取り組む課題:
a) 本文に登場する固有の地名をすべて挙げると、どれになりますか？
b) 本文の「更に、湯田温泉は付近に河川を控えて発達した層状泉であつて、温泉水帯をなす沖積層は河川の流れに運ばれた砂礫の堆積層であるから周辺の地下水も豊富である。」という一文を英語に訳すと、どうなりますか？

湯田温泉は、その東北権現山下の母岩の亀裂または断層に沿つて上昇した温泉が亀裂口に接する沖積層に流れ入り東北より西南に向つて拡散している、しかして、泉源帯の右沖積層より更に深く存する古生層には斜長班岩が貫入し、右斜長斑岩層にも温泉が浸透して泉源帯をなしており、その中間には完全な不透水層である淤泥岩層が横たわり、これによつて深浅二層の温泉帯は遮断されているが、右深層部は地底より噴騰する温泉を貯溜しており、淤泥岩層が北に向つて次第に簿くなつてその尽きる地点の地蔵井手周辺で沖積層に噴き上り、その中を南方に向い舟状に拡散放流していて、結局両泉源帯の泉脈は一個であつて深層部からの揚泉も直接浅層部に影響がありいずれの層からの揚泉も湧出量をこえるときは全体として湯田地区の温泉を涸渇せしめるのである。更に、湯田温泉は付近に河川を控えて発達した層状泉であつて、温泉水帯をなす沖積層は河川の流れに運ばれた砂礫の堆積層であるから周辺の地下水も豊富である。かような地形においては温泉水体は、周辺の優勢な地下水の圧力と均衡を保ちつつほぼ水平の温泉静止水面を持つているのであるから、降雨による河川の増水によつて地下水の圧力が増加すれば温泉の湧出量が増加し温度も上昇するのであり、温泉水面に向つて温泉井を掘さく揚泉すればその周辺の温泉を汲み上げることにより温泉水面はその温泉井を中心として擂鉢状に陥没して平均水面を引下げるのであるから、多くの温泉井が掘さくされ揚泉されるときはその各温泉井毎に右同様の現象を来たして凹凸状の温泉水頭となつて平均水面が降下し、全体としての揚泉量が全湧出量を超過するときは周囲の地下水帯との圧力均衡が破れ、地下水は温泉水帯に侵入し、更にこれが掘さく井に達すれば泉温を低下せしめるに至るのである。かような現象は温泉地帯の下流の源泉に顕著にみられ、上流地区において深掘され過大揚泉が行われたときは下流地区に対して決定的打撃を与えることは当然のことである。

データ部分:
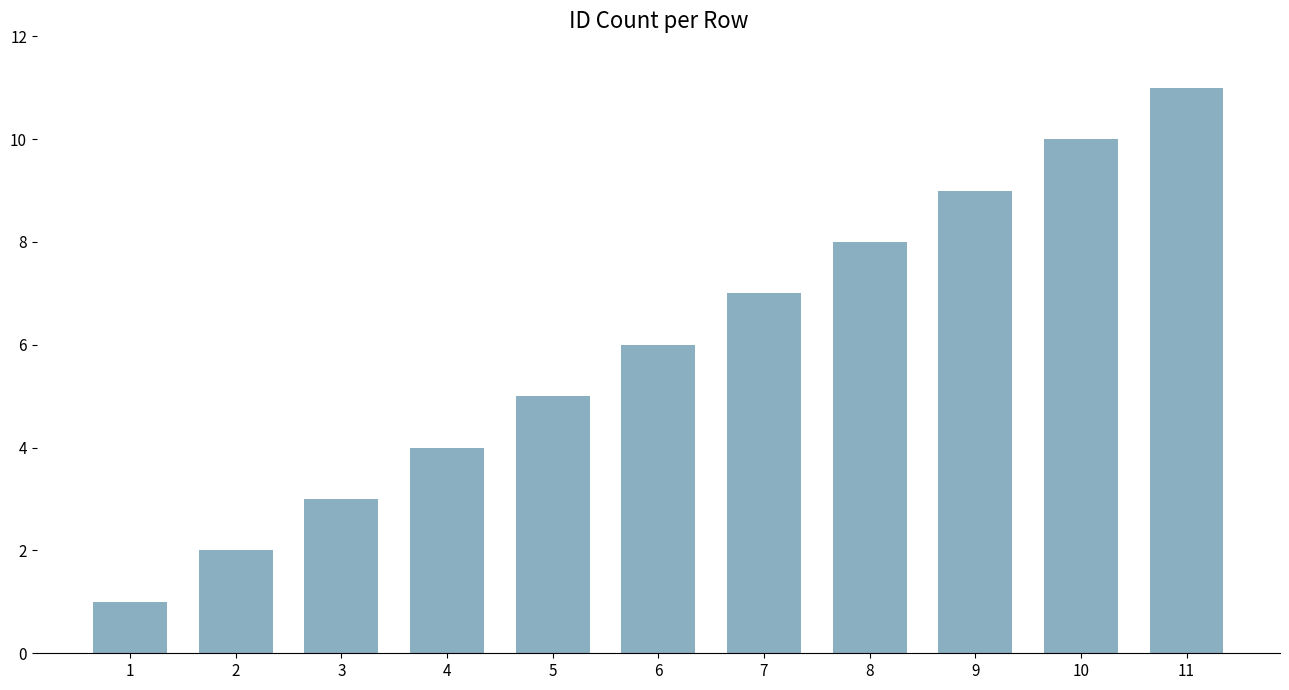

The chart shows a value of 5 at 3. True or false?

False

解答一覧:
a) 湯田温泉、権現山、地蔵井手、湯田地区

b) Furthermore, Yuda Onsen is a stratified spring that developed with rivers close by, and because the alluvial layer forming the hot spring water zone is a sedimentary layer of sand and gravel carried by the river's flow, groundwater in the surrounding area is also abundant.